▶ INFORMATION:

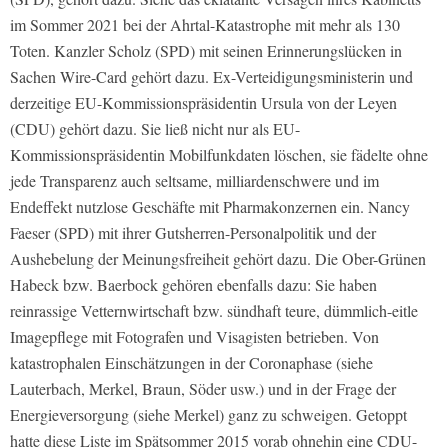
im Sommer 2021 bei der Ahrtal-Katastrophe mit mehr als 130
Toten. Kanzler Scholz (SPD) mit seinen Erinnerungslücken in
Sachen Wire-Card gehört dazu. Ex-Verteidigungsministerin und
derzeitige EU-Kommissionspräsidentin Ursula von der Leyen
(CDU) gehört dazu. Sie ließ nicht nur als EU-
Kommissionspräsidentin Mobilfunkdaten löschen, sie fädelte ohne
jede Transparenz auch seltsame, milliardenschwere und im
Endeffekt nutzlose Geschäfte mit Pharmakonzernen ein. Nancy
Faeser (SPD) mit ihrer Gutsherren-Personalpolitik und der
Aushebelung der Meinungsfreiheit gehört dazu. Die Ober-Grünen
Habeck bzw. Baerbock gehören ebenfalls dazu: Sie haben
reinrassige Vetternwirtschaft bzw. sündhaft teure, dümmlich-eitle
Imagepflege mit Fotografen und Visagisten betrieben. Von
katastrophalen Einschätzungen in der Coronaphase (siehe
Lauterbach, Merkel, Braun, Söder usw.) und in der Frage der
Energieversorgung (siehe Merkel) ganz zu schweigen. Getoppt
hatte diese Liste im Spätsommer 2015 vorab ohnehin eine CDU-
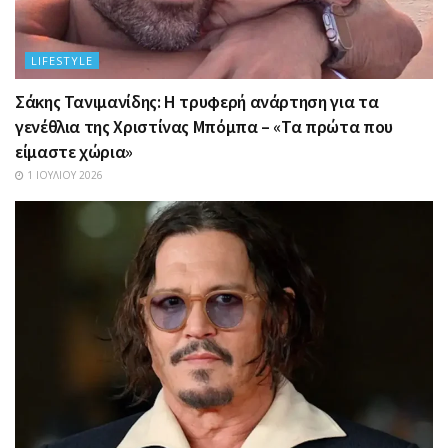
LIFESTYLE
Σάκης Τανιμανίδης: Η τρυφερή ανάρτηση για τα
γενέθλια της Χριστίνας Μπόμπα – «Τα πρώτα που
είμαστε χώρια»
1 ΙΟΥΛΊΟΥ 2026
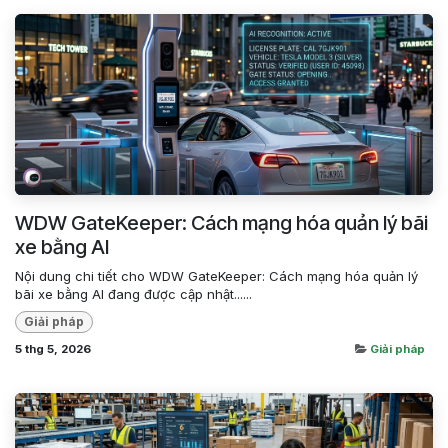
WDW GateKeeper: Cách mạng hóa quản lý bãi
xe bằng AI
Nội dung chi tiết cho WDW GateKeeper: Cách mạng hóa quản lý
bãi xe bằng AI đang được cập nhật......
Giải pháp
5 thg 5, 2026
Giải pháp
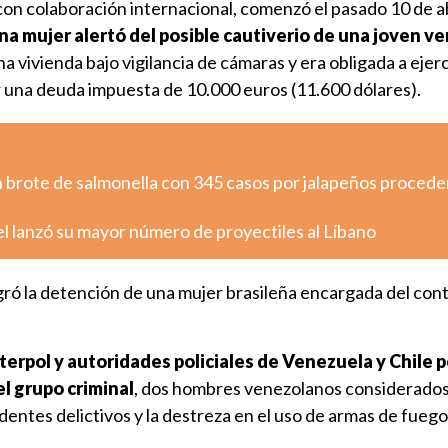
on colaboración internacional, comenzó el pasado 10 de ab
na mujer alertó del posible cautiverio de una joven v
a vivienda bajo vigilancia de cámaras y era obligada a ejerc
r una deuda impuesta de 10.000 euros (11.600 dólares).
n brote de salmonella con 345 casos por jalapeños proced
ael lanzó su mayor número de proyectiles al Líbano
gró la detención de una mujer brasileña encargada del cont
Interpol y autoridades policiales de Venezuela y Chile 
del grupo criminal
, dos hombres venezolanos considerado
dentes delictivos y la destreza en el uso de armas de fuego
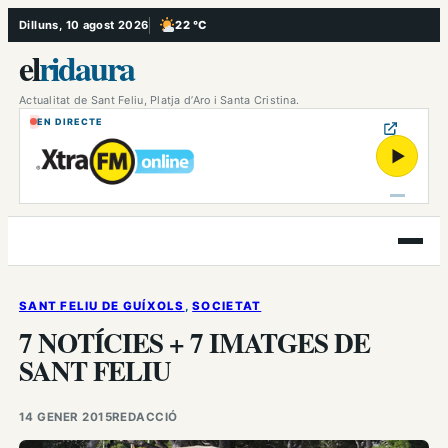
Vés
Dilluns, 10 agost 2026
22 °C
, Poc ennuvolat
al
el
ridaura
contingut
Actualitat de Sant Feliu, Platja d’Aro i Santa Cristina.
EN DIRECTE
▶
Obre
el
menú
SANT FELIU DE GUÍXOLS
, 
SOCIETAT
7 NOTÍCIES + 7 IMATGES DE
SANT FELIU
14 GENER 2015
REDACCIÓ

▶ EXERCISE GOAL:
Write out the lines from the one containing "WDW GateKeeper: Cách mạng hóa quản lý bãi" down to the one containing "dentes delictivos y", both included, and leave the pictures out.

▶ EXERCISE RESULT:
WDW GateKeeper: Cách mạng hóa quản lý bãi
xe bằng AI
Nội dung chi tiết cho WDW GateKeeper: Cách mạng hóa quản lý
bãi xe bằng AI đang được cập nhật......
Giải pháp
5 thg 5, 2026
Giải pháp
on colaboración internacional, comenzó el pasado 10 de ab
na mujer alertó del posible cautiverio de una joven v
a vivienda bajo vigilancia de cámaras y era obligada a ejerc
r una deuda impuesta de 10.000 euros (11.600 dólares).
n brote de salmonella con 345 casos por jalapeños proced
ael lanzó su mayor número de proyectiles al Líbano
gró la detención de una mujer brasileña encargada del cont
Interpol y autoridades policiales de Venezuela y Chile 
del grupo criminal
, dos hombres venezolanos considerado
dentes delictivos y la destreza en el uso de armas de fuego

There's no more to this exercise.